Human prostate cancers express type 1 GnRH receptor. Their proliferation is time- and dose-dependently reduced by GnRH-I and its analogues. Recently, we have observed that GnRH-II has a strong anti-proliferative effect on prostate cancer cells but a full–length functional type II GnRH receptor has not been found in humans. In the present study we aimed to demonstrate the involvement of type 1 GnRH receptor in mediating the anti-proliferative effect of GnRH-II in human androgen-indipendent prostate cancer cell line PC3.

Methods: 

To investigate the role of type 1 GnRH receptor in mediating the anti-proliferative effect of GnRH-II, the powerful technique of RNA interference (RNAi) was employed. To monitor the RNAi transfection efficiency, RT-PCR, immunoblot and immunofluorescence analysis were performed. For cell proliferation studies, PC3 cells were treated for7 days and then were harvested and counted by hemocytometer.
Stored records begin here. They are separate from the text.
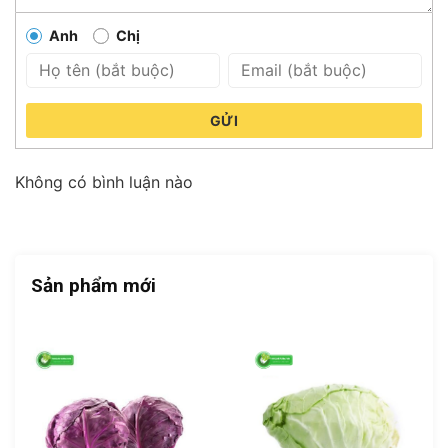
Anh
Chị
GỬI
Không có bình luận nào
Sản phẩm mới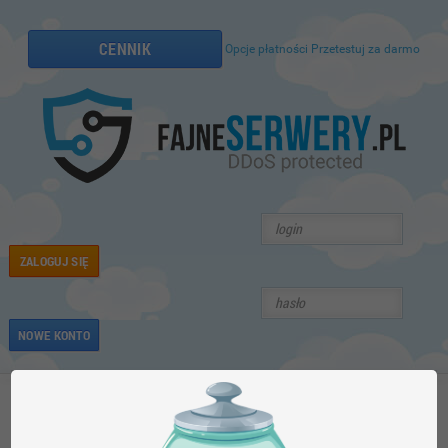
CENNIK
Opcje płatności
Przetestuj za darmo
ZALOGUJ SIĘ
NOWE KONTO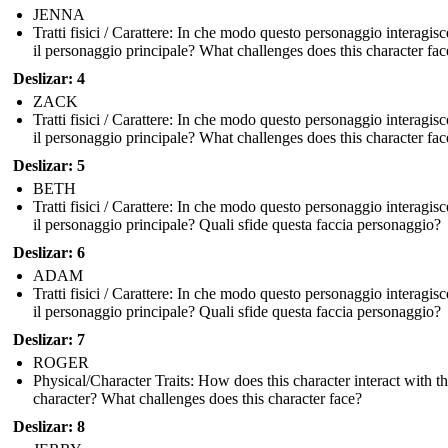
JENNA
Tratti fisici / Carattere: In che modo questo personaggio interagis
il personaggio principale? What challenges does this character fac
Deslizar: 4
ZACK
Tratti fisici / Carattere: In che modo questo personaggio interagis
il personaggio principale? What challenges does this character fac
Deslizar: 5
BETH
Tratti fisici / Carattere: In che modo questo personaggio interagis
il personaggio principale? Quali sfide questa faccia personaggio?
Deslizar: 6
ADAM
Tratti fisici / Carattere: In che modo questo personaggio interagis
il personaggio principale? Quali sfide questa faccia personaggio?
Deslizar: 7
ROGER
Physical/Character Traits: How does this character interact with t
character? What challenges does this character face?
Deslizar: 8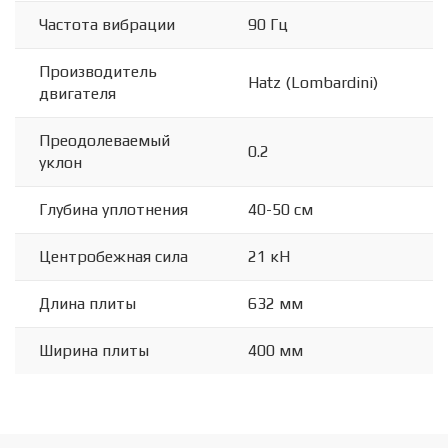
Частота вибрации
90 Гц
Производитель
Hatz (Lombardini)
двигателя
Преодолеваемый
0.2
уклон
Глубина уплотнения
40-50 см
Центробежная сила
21 кН
Длина плиты
632 мм
Ширина плиты
400 мм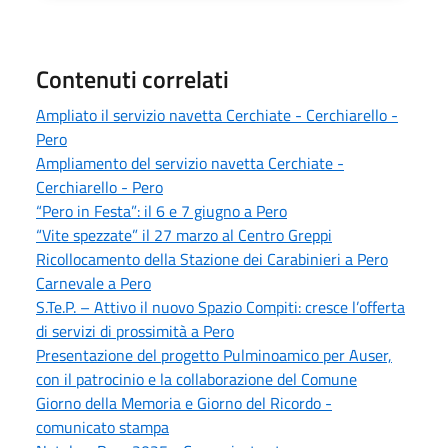
Contenuti correlati
Ampliato il servizio navetta Cerchiate - Cerchiarello -
Pero
Ampliamento del servizio navetta Cerchiate -
Cerchiarello - Pero
“Pero in Festa”: il 6 e 7 giugno a Pero
“Vite spezzate” il 27 marzo al Centro Greppi
Ricollocamento della Stazione dei Carabinieri a Pero
Carnevale a Pero
S.Te.P. – Attivo il nuovo Spazio Compiti: cresce l’offerta
di servizi di prossimità a Pero
Presentazione del progetto Pulminoamico per Auser,
con il patrocinio e la collaborazione del Comune
Giorno della Memoria e Giorno del Ricordo -
comunicato stampa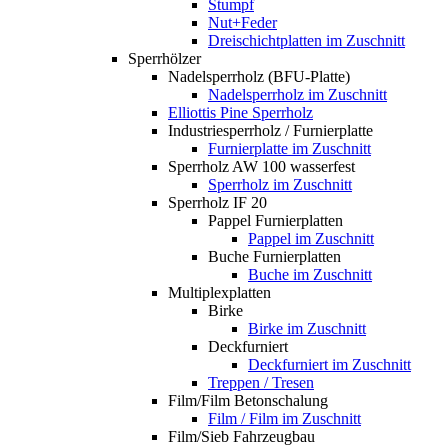
Stumpf
Nut+Feder
Dreischichtplatten im Zuschnitt
Sperrhölzer
Nadelsperrholz (BFU-Platte)
Nadelsperrholz im Zuschnitt
Elliottis Pine Sperrholz
Industriesperrholz / Furnierplatte
Furnierplatte im Zuschnitt
Sperrholz AW 100 wasserfest
Sperrholz im Zuschnitt
Sperrholz IF 20
Pappel Furnierplatten
Pappel im Zuschnitt
Buche Furnierplatten
Buche im Zuschnitt
Multiplexplatten
Birke
Birke im Zuschnitt
Deckfurniert
Deckfurniert im Zuschnitt
Treppen / Tresen
Film/Film Betonschalung
Film / Film im Zuschnitt
Film/Sieb Fahrzeugbau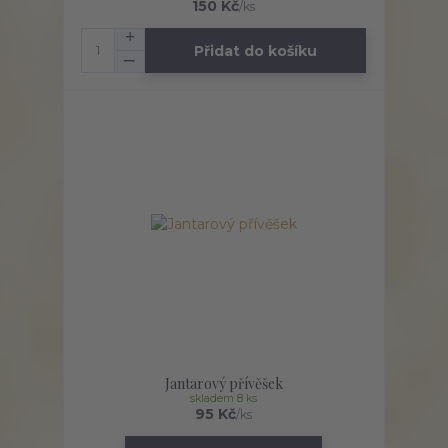
150 Kč
/
ks
Přidat do košíku
Jantarový přívěšek
skladem 8 ks
95 Kč
/
ks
We subsequently investigated whether the anti-proliferative action of GnRH-II might be mediated by the Gi-cAMP signal trasduction pathways. At this pourpose, we evaluated the effect of GnRH-II on cAMP concentration.

Results: 

The RNAi control experiments showed that the type 1 GnRH receptor expression was significantly reduced in RNAi-transfected cells. Transfection with RNAi targeted to the type 1 GnRH receptor blocked the anti-proliferative effect of GnRH-II. Moreover GnRH-II treatment significantly decreases forskolin-stimulated cAMP levels only when it binds to type 1 GnRH receptor.

Conclusion: 

These observations demostrate that GnRH-II must bind to type 1 GnRH receptor to exert its anti-proliferative action in prostate cancer cells.